### About this exercise
Only the pictures are dropped. Restate each line below word for word.

### Supplied data
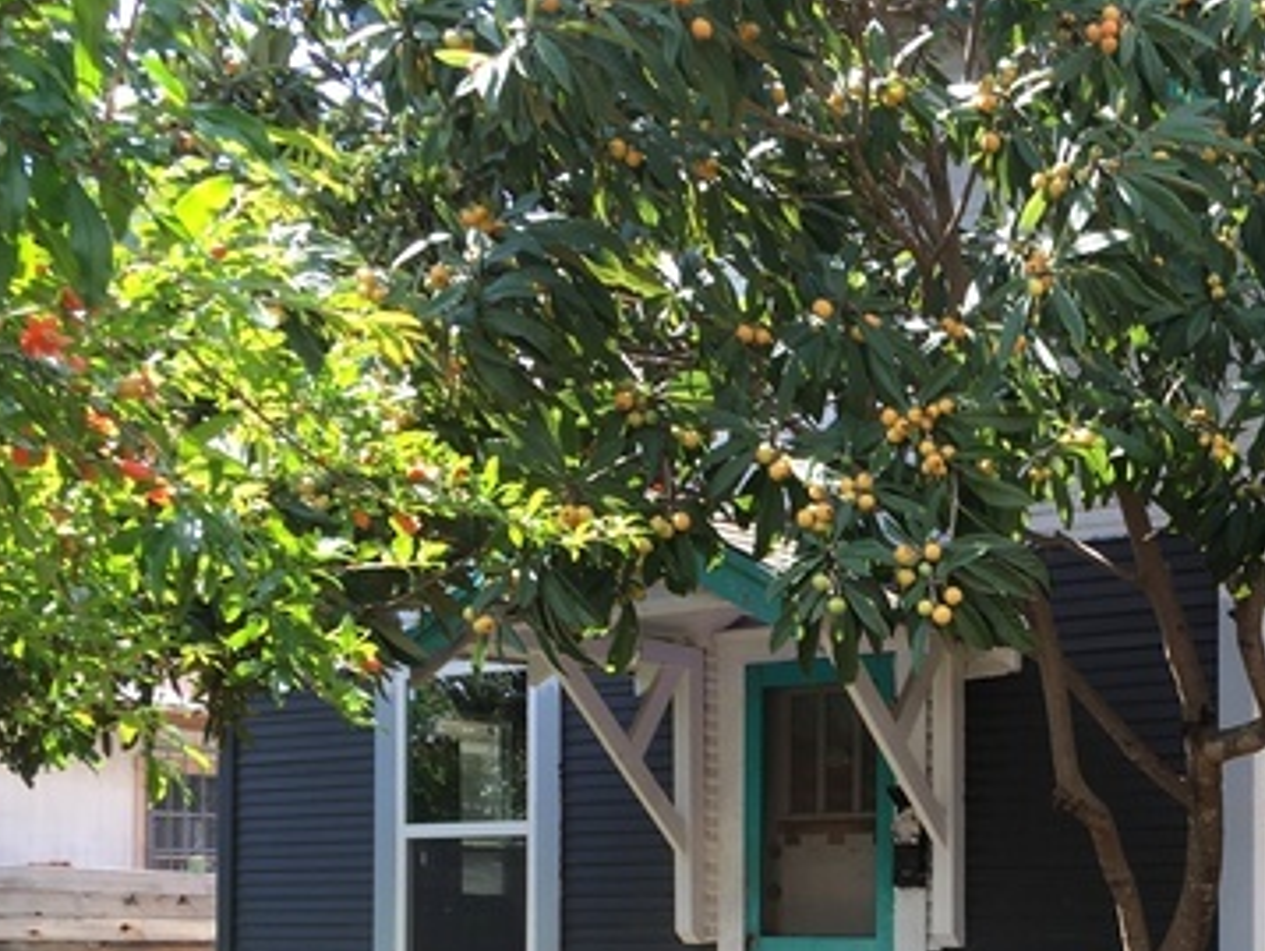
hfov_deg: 34.1
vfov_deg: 26.1
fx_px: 1975
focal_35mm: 54
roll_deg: +0.9
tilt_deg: -1.5
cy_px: 866
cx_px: 1065
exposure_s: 1/202
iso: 25
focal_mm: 4.15
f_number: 2.2
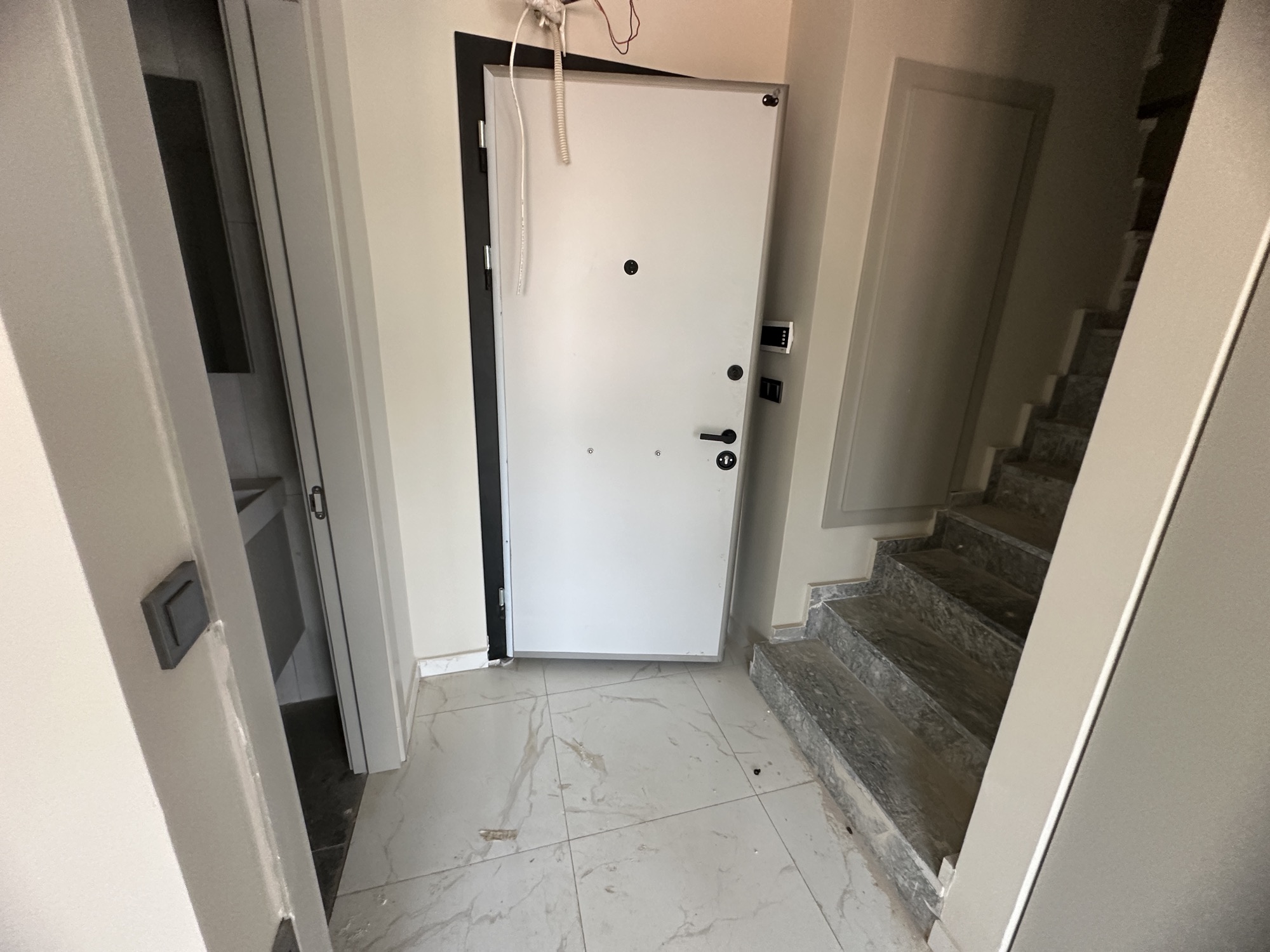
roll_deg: -1.8
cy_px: 476
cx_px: 635
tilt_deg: -20.1
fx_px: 514
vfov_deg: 85.7
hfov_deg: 102.1
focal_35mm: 14
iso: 320
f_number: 2.2
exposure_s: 1/94
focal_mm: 2.22
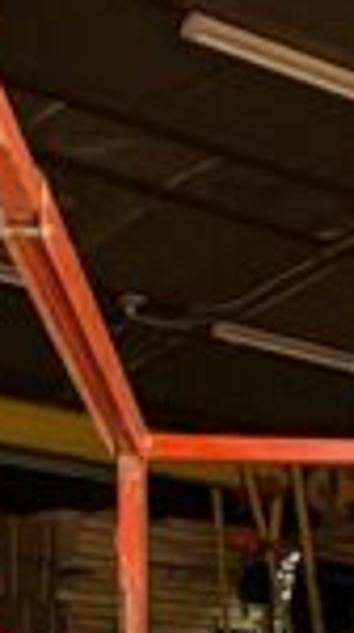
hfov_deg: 11.5
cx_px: 341
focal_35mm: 104
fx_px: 1741
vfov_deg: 16.3
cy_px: 1236
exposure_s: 1/120
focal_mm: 2.22
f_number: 2.2
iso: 160
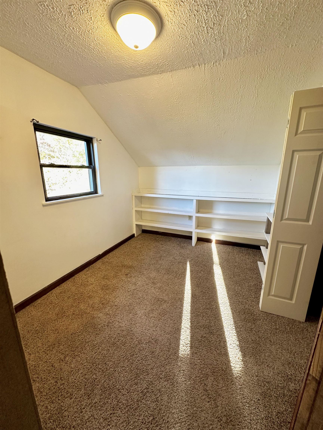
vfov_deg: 102.1
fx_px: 174
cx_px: 162
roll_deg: -0.5
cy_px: 215
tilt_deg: -13.3
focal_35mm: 14
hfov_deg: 85.7
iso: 200
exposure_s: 1/60
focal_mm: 2.22
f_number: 2.2
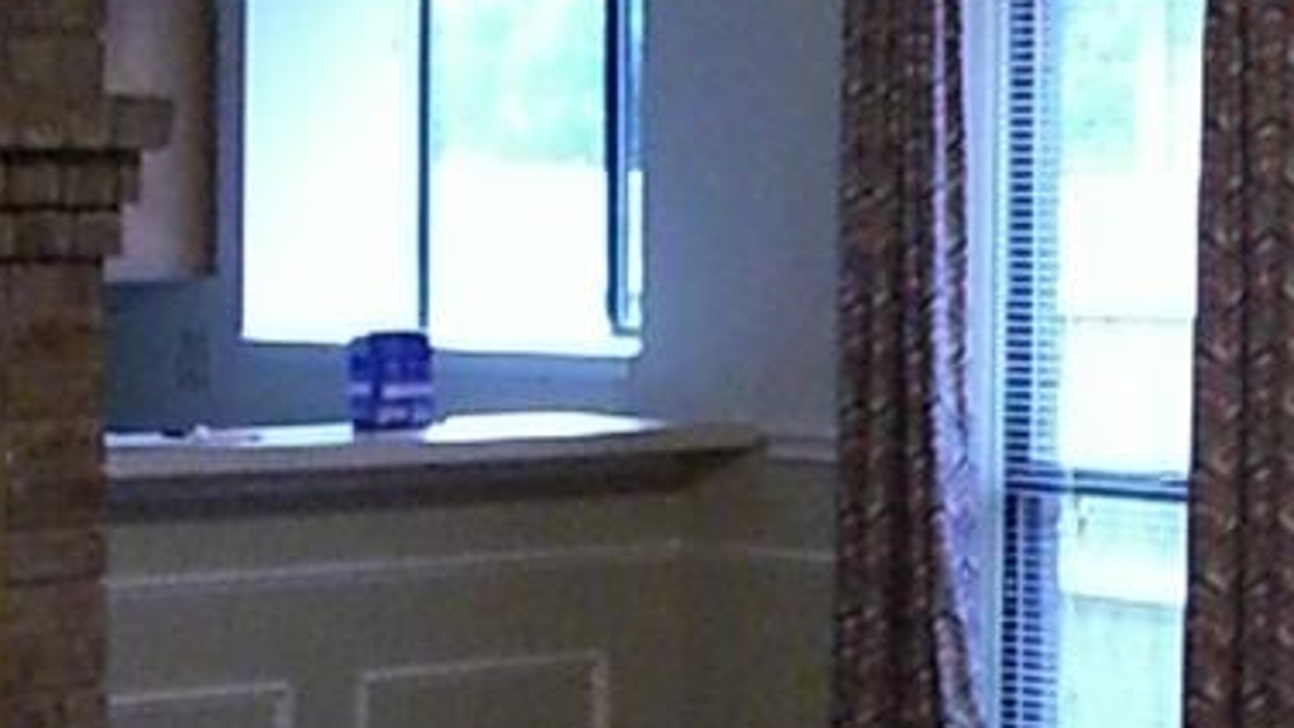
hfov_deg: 15.2
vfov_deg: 8.7
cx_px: 1297
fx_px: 4769
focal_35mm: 139
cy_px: 446
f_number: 3
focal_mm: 7.6
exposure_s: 1/100
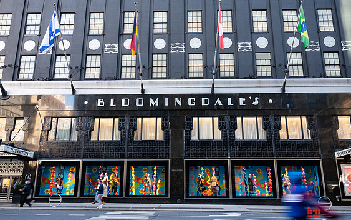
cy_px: 123
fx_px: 258
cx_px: 178
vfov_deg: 45.9
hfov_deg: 68.4
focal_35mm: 27
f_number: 5
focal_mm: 24
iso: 100
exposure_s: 1/15
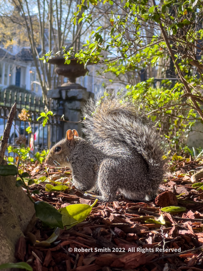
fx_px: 602
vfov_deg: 25.3
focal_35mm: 77
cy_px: 136
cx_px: 102
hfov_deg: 19.1
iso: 50
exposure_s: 1/100
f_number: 2.8
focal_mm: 9
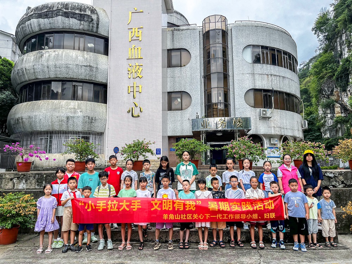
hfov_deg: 67.3
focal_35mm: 26
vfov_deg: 53.1
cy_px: 132
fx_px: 264
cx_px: 176
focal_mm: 5.1
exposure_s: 1/737
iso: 50
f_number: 1.6
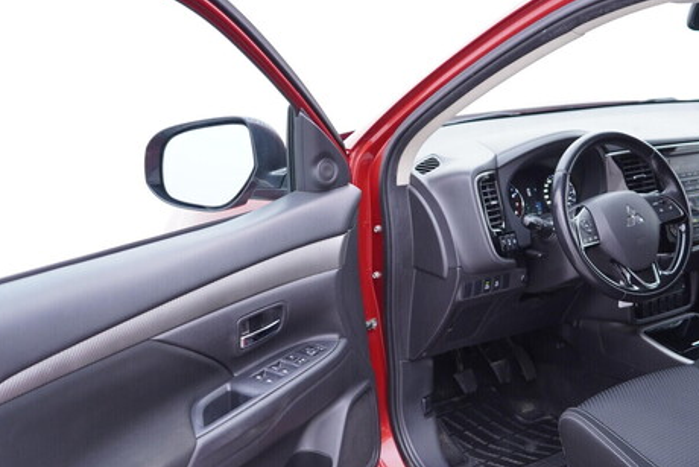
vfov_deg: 31.1
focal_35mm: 43
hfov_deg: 45.3
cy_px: 275
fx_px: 835
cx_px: 407
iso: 250
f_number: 2.8
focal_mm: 24
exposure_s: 1/40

### Exercise solution
hfov_deg: 34.1
vfov_deg: 26.1
fx_px: 1975
focal_35mm: 54
roll_deg: +0.9
tilt_deg: -1.5
cy_px: 866
cx_px: 1065
exposure_s: 1/202
iso: 25
focal_mm: 4.15
f_number: 2.2
roll_deg: -1.8
cy_px: 476
cx_px: 635
tilt_deg: -20.1
fx_px: 514
vfov_deg: 85.7
hfov_deg: 102.1
focal_35mm: 14
iso: 320
f_number: 2.2
exposure_s: 1/94
focal_mm: 2.22
hfov_deg: 11.5
cx_px: 341
focal_35mm: 104
fx_px: 1741
vfov_deg: 16.3
cy_px: 1236
exposure_s: 1/120
focal_mm: 2.22
f_number: 2.2
iso: 160
vfov_deg: 102.1
fx_px: 174
cx_px: 162
roll_deg: -0.5
cy_px: 215
tilt_deg: -13.3
focal_35mm: 14
hfov_deg: 85.7
iso: 200
exposure_s: 1/60
focal_mm: 2.22
f_number: 2.2
hfov_deg: 15.2
vfov_deg: 8.7
cx_px: 1297
fx_px: 4769
focal_35mm: 139
cy_px: 446
f_number: 3
focal_mm: 7.6
exposure_s: 1/100
cy_px: 123
fx_px: 258
cx_px: 178
vfov_deg: 45.9
hfov_deg: 68.4
focal_35mm: 27
f_number: 5
focal_mm: 24
iso: 100
exposure_s: 1/15
fx_px: 602
vfov_deg: 25.3
focal_35mm: 77
cy_px: 136
cx_px: 102
hfov_deg: 19.1
iso: 50
exposure_s: 1/100
f_number: 2.8
focal_mm: 9
hfov_deg: 67.3
focal_35mm: 26
vfov_deg: 53.1
cy_px: 132
fx_px: 264
cx_px: 176
focal_mm: 5.1
exposure_s: 1/737
iso: 50
f_number: 1.6
vfov_deg: 31.1
focal_35mm: 43
hfov_deg: 45.3
cy_px: 275
fx_px: 835
cx_px: 407
iso: 250
f_number: 2.8
focal_mm: 24
exposure_s: 1/40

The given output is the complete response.